Loan Types

BBBMortgage Loans

Our staff will discuss your buying requirements and thoroughly explain how different mortgages work. When you apply with Finance 1 LLC, you’ll be working with a business that’s fully accredited by the Better Business Bureau.

In order to find you low rates and great terms, we’ll review your credit history. We may have some advice that boosts your rating, making your application more attractive and less of a risk. If you’re interested in applying for a mortgage that’s secured by the federal government, we can assist with Fannie Mae and Freddie Mac loans.

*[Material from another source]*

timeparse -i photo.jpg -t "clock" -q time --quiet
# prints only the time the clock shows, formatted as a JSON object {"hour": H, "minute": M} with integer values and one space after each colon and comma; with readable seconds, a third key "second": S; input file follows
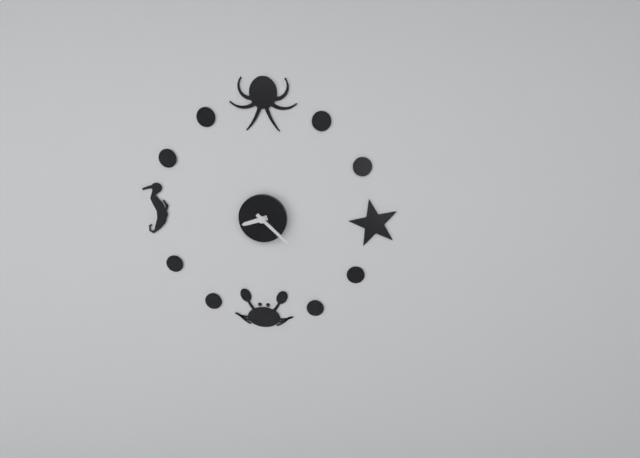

Conventional Mortgage Loan
A conventional mortgage refers to a loan that is not insured or guaranteed by the federal government. A conventional, or conforming, mortgage adheres to the guidelines set by Fannie Mae and Freddie Mac. It may have either a fixed or adjustable rate.  
Federal Housing Administration (FHA)
If you’ve been dreaming about home ownership but you don’t have a large down payment, an FHA mortgage loan could be ideal for your situation. The friendly professionals at Finance1 LLC feel that you deserve a chance to purchase a property that you can call your own.
Veterans Administration Loans (VA)
If you’ve served in the military, you may qualify for quick approval with a Veterans Administration Loan.
USDA Rural Development Loans
Thanks to the USDA’s rural development program, home buyers in rural areas are often eligible for special loans. These loans give buyers the ability to secure affordable financing without fronting large down payments. They also offer low interest rates and don’t include monthly PMI charges.
Thirty-Year Fixed Rate Mortgage
The traditional 30-year fixed-rate mortgage has a constant interest rate and monthly payments that never change. This may be a good choice if you plan to stay in your home for seven years or longer. If you plan to move within seven years, then adjustable-rate loans are usually cheaper. As a rule of thumb, it may be harder to qualify for fixed-rate loans than for adjustable rate loans. When interest rates are low, fixed-rate loans are generally not that much more expensive than adjustable-rate mortgages and may be a better deal in the long run, because you can lock in the rate for the life of your loan.
Fifteen-Year Fixed Rate Mortgage
This loan is fully amortized over a 15-year period and features constant monthly payments. It offers all the advantages of the 30-year loan, plus a lower interest rate—and you’ll own your home twice as fast. The disadvantage is that, with a 15-year loan, you commit to a higher monthly payment. Many borrowers opt for a 30-year fixed-rate loan and voluntarily make larger payments that will pay off their loan in 15 years. This approach is often safer than committing to a higher monthly payment, since the difference in interest rates isn’t that great.
Adjustable Rate Mortgages (ARM)
Looking for a low monthly payment and an amazing introductory interest rate? An adjustable rate mortgage may be perfect for you. For the right borrower, an adjustable rate mortgage (ARM) offers a number of benefits over a fixed rate mortgage, and a low monthly payment is just one of them. At Finance 1 LLC in Omaha, NE, we offer several ARM programs designed to help you manage your expenses in the short term and achieve your financial goals – both now and in the future.
Annual ARM
This loan has a rate that is recalculated once a year.
Hybrid ARM (3/1 ARM, 5/1 ARM, 7/1 ARM)
These increasingly popular ARMS—also called 3/1, 5/1 or 7/1—can offer the best of both worlds: lower interest rates (like ARMs) and a fixed payment for a longer period of time than most adjustable rate loans. For example, a “5/1 loan” has a fixed monthly payment and interest for the first five years and then turns into a traditional adjustable-rate loan, based on then-current rates for the remaining 25 years. It’s a good choice for people who expect to move (or refinance) before or shortly after the adjustment occurs.